-- TEXT SHOWN follows --

# Virtual Channel Strips



## Gusfmm (Dec 10, 2012)

I'd like to hear your experiences in trying, and/or satisfaction level in using, virtual Channel Strips on your digital orchestral and hybrid productions. Something that has intrigued me for quite a while, as I have often felt some products seem to be more snake oil than real tangible useful tools. 

My core interest is in giving mixes a less digital feeling, while mixing the individual channels, not at the mastering stage. In a way, to control amount of effect depending on the given channel source and specific source characteristics.

Some products I'd be especially curious to hear about include Softube's Tube-Tech Classic Channel, Slate's VCC/VTM, Steinberg's Vintage Channel/Open Deck, Nomad's Blue Tubes suite, Ozone's Izotope/Alloy, etc. I'm not a Wave's fan, for instance, but feel free to extend the list with whatever other product you may have had good results with.


----------



## Ned Bouhalassa (Dec 10, 2012)

I've been using Slate's VCC for a couple of years, and I really like it. It adds some depth to the soundstage and bass to the sound, but in a subtle way. I try and put it on most channels these days, and I'm pleased with the results, as it doesn't smear the transients. As for the Waves REDD, I tried it and... Meh. :wink:


----------



## EastWest Lurker (Dec 10, 2012)

I use the UAD Studer A 800 on busses and the Ampex ATR with the Precision Limiter on the 2 buss. It is nice.


----------



## devastat (Dec 10, 2012)

Slate Digital VTM is excellent also.


----------



## mark812 (Dec 10, 2012)

http://www.toneboosters.com/tb-reelbus/

The best I've tried.


----------



## ThomasL (Dec 10, 2012)

-- TEXT SHOWN concluded --
-- ENTRIES SHOWN follows --

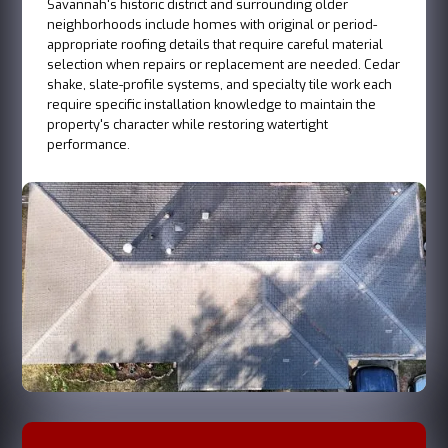
Savannah's historic district and surrounding older
neighborhoods include homes with original or period-
appropriate roofing details that require careful material
selection when repairs or replacement are needed. Cedar
shake, slate-profile systems, and specialty tile work each
require specific installation knowledge to maintain the
property's character while restoring watertight
performance.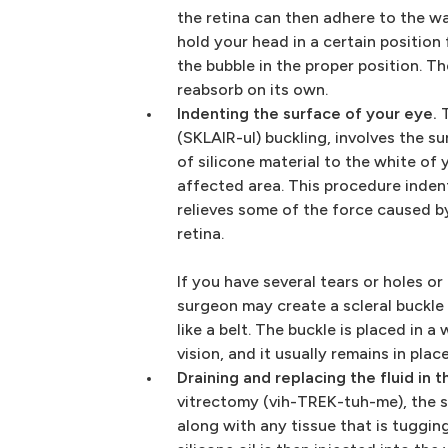
the retina can then adhere to the w
hold your head in a certain position
the bubble in the proper position. Th
reabsorb on its own.
Indenting the surface of your eye.
T
(SKLAIR-ul) buckling, involves the s
of silicone material to the white of 
affected area. This procedure inden
relieves some of the force caused b
retina.
If you have several tears or holes o
surgeon may create a scleral buckle 
like a belt. The buckle is placed in 
vision, and it usually remains in pla
Draining and replacing the fluid in t
vitrectomy (vih-TREK-tuh-me), the 
along with any tissue that is tugging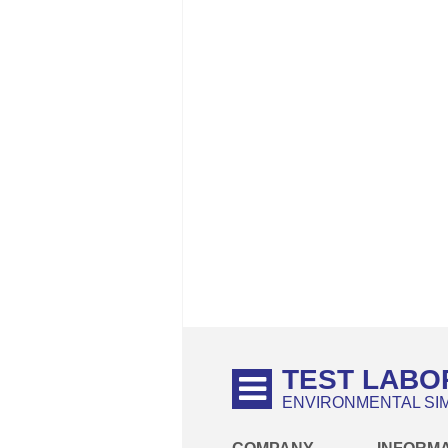
TEST LABO
ENVIRONMENTAL SI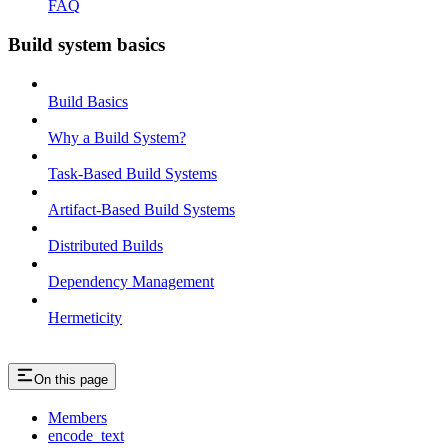
FAQ
Build system basics
Build Basics
Why a Build System?
Task-Based Build Systems
Artifact-Based Build Systems
Distributed Builds
Dependency Management
Hermeticity
On this page
Members
encode_text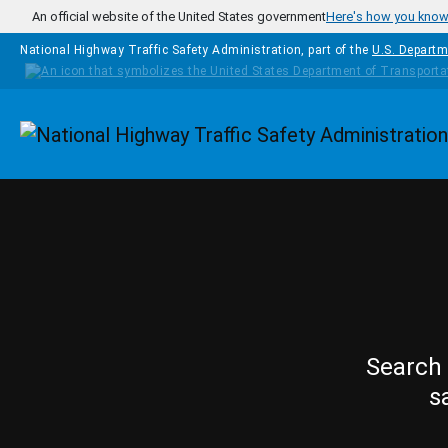
Skip to main content
An official website of the United States government
Here's how you kno
National Highway Traffic Safety Administration, part of the
U.S. Departm
Homepage
Search 
s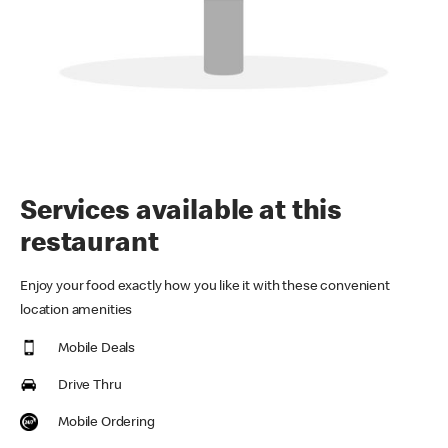
Services available at this
restaurant
Enjoy your food exactly how you like it with these convenient
location amenities
Mobile Deals
Drive Thru
Mobile Ordering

-- ENTRIES SHOWN concluded --

TASK ITEM: From the forum thread on virtual channel strips, reproduce the passage starting at "## EastWest Lurker" and ending at "is excellent also.", switching "Precision Limiter" to "Precision Compressor". The records bear no relation to the forum thread on virtual channel strips.

RESULT OF THE EXERCISE:
## EastWest Lurker (Dec 10, 2012)

I use the UAD Studer A 800 on busses and the Ampex ATR with the Precision Compressor on the 2 buss. It is nice.


----------



## devastat (Dec 10, 2012)

Slate Digital VTM is excellent also.